SELECTED TEXT ▸
Extraterrestrial: The First Sign of Intelligent Life Beyond Earth

by Avi Loeb

What we see when we bother to look up has inspired humanity for as far back as recorded history. Indeed, it has recently been surmised that forty-thousand-year-old cave paintings throughout Europe show that our distant ancestors tracked the stars. From poets to philosophers, theologians to scientists, we have found in the universe provocations for awe, action, and the advancement of civilization. It was the nascent field of astronomy, after all, that was the impetus for the scientific revolution of Nicolaus Copernicus, Galileo Galilei, and Isaac Newton that removed the Earth from the center of the physical universe. These scientists were not the first to advocate for a more self-deprecating view of our world, but unlike the philosophers and theologians who preceded them, they relied on a method of evidence-backed hypotheses that ever since has been the touchstone of human civilization’s advancement.

Are we, both scientists and laypeople, ready? Is human civilization ready to confront what follows our accepting the plausible conclusion, arrived at through evidence-backed hypotheses, that terrestrial life isn’t unique and perhaps not even particularly impressive? I fear the answer is no, and that prevailing prejudice is a cause for concern.

Over the years, I have come to believe that the laws of physics cease to apply in only two places: singularities and Hollywood. Personally, I do not enjoy science fiction when it violates the laws of physics; I like science and I like fiction but only when they are honest, without pretensions. Professionally, I worry that sensationalized depictions of aliens have led to a popular and scientific culture in which it is acceptable to laugh off many serious discussions of alien life even when the evidence clearly indicates that this is a topic worthy of discussion; indeed, one that we ought to be discussing now more than ever.

But our planet’s scientific community and the public would come to know it simply as ‘Oumuamua—a Hawaiian name reflecting the geographical location of the telescope used to discover the object.

Among Hawaii’s state-of-the-art telescopes are the ones that make up the Panoramic Survey Telescope and Rapid Response System (Pan-STARRS), a network of telescopes and high-definition cameras located at an observatory atop Haleakala, the dormant volcano that forms most of the island of Maui. One of the telescopes, Pan-STARRS1, has the highest-definition camera on the planet, and since it came online, the system overall has discovered most of the near-Earth comets and asteroids found in the solar system. But Pan-STARRS has another distinction—it gathered the data that initially tipped us off to ‘Oumuamua’s existence. On October 19, astronomer Robert Weryk at the Haleakala Observatory discovered ‘Oumuamua in the data collected by the Pan-STARRS telescope, images that showed the object as a point of light speeding across the sky, moving too quickly to be bound by the Sun’s gravity. This clue quickly led the astronomy community to agree that Weryk had found the first interstellar object ever detected in our solar system.

RECORDS PROVIDED ▸
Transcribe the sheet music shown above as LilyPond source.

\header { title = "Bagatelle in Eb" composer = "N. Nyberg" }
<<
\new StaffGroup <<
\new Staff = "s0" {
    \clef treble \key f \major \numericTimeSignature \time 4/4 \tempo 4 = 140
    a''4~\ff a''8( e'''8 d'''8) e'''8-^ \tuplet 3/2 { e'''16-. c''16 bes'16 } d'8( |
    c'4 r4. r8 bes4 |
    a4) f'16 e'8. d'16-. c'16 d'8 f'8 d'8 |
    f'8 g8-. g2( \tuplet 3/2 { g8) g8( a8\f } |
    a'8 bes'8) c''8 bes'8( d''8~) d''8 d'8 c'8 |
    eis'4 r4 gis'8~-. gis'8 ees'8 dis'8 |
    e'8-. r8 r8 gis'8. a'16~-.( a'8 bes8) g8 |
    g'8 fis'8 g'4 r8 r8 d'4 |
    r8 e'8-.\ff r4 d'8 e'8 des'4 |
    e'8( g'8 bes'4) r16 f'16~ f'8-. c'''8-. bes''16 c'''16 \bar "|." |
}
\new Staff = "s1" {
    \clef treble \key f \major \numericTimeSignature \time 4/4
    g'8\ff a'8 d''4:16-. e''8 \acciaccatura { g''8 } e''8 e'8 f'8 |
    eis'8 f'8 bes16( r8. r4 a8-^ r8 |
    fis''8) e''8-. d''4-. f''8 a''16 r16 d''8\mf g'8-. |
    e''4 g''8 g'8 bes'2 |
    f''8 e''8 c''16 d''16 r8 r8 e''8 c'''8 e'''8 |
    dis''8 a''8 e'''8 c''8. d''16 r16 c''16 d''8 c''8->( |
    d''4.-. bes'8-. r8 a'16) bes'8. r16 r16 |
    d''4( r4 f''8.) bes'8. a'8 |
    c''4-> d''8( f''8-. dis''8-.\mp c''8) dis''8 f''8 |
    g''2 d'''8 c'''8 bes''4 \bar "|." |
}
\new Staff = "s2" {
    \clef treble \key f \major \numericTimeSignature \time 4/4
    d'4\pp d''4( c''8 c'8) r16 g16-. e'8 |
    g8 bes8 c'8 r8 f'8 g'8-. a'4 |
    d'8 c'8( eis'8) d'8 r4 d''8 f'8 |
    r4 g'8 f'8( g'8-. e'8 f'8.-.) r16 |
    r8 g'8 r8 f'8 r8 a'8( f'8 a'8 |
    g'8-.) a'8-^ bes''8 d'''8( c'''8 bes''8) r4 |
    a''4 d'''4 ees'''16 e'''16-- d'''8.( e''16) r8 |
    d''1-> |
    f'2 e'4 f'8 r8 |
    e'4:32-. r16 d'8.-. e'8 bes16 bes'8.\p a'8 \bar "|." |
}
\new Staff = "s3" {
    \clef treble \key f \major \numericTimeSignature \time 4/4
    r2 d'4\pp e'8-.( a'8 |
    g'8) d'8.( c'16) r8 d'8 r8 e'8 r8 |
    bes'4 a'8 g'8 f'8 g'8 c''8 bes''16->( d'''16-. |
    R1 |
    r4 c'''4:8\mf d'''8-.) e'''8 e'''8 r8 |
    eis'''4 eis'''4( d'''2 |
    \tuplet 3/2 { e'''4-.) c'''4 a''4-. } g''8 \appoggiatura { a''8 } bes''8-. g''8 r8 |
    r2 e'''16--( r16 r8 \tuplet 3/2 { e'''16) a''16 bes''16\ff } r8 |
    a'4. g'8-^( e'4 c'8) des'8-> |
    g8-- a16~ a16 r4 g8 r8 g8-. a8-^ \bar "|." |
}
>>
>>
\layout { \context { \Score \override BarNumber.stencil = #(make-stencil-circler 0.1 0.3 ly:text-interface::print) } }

WRITTEN INSTRUCTION A ▸ Return the excerpt on 'Oumuamua from "But our planet’s" up to and including "discover the object.".
WRITTEN INSTRUCTION B ▸
Using the excerpt on 'Oumuamua, what are the answers to these?
(i) Who discovered 'Oumuamua in the data collected by the Pan-STARRS telescope?
(ii) Which dormant volcano is the Pan-STARRS observatory located atop?
(iii) In which two places does the author say the laws of physics cease to apply?
WRITTEN INSTRUCTION C ▸ Extend the excerpt on 'Oumuamua past its final sentence.
None of the records has anything to do with the excerpt on 'Oumuamua.

TASK RESULT A ▸
But our planet’s scientific community and the public would come to know it simply as ‘Oumuamua—a Hawaiian name reflecting the geographical location of the telescope used to discover the object.

TASK RESULT B ▸
(i) Robert Weryk
(ii) Haleakala
(iii) Singularities and Hollywood

TASK RESULT C ▸
The Hawaiian word ‘oumuamua (pronounced “oh moo ah moo ah”) is loosely translated as “scout.” In its announcement of the object’s official designation, the International Astronomical Union defined ‘oumuamua slightly differently, as “a messenger from afar arriving first.”

Interstellar visitors are far rarer than asteroids or comets. In fact, at the time of ‘Oumuamua’s discovery, we had never seen an object that originated outside of our solar system pass through it. This distinction was quickly lost. A second interstellar object was discovered shortly after ‘Oumuamua was identified, and in the future, we are likely to discover many more, particularly with the Vera C. Rubin Observatory’s upcoming Legacy Survey of Space and Time (LSST).

There is humility in following the evidence, and it frees you from preconceptions that can cloud observations and insight.

Our civilization has sent five man-made objects into interstellar space: Voyager 1 and Voyager 2, Pioneer 10 and Pioneer 11, and New Horizons.

And if other civilizations developed out there among the stars, wouldn’t they have felt that same urge to explore, to venture past familiar horizons in search of the new? Judging by human behavior, that would not be surprising in the least.

My subject was the habitability of the universe and the likelihood that in the coming decades, we would discover evidence of extraterrestrial life. And once we did, that discovery would force on humanity the appreciation that we’re not that special.

It is commonly thought that life is a collection of the places you visit. But this is an illusion. Life is a collection of events, and these are the results of choices, only some of which are ours to make.

It was also at this time that I started to realize that while philosophy asked the fundamental questions, it often couldn’t resolve them. Science, I was learning, might put me in a better position to pursue answers.

I have also found that staring out into the vastness of space, contemplating the start and end of everything, provides a framework for answering, “What is a life worth living?”

Over time, I have come to appreciate science slightly more than philosophy. Whereas philosophers spend a great deal of time inside their own heads, scientists are all about having a dialogue with the world. You ask nature a series of questions and listen carefully to the answers from experiments. When done frankly, it is a usefully humbling experience.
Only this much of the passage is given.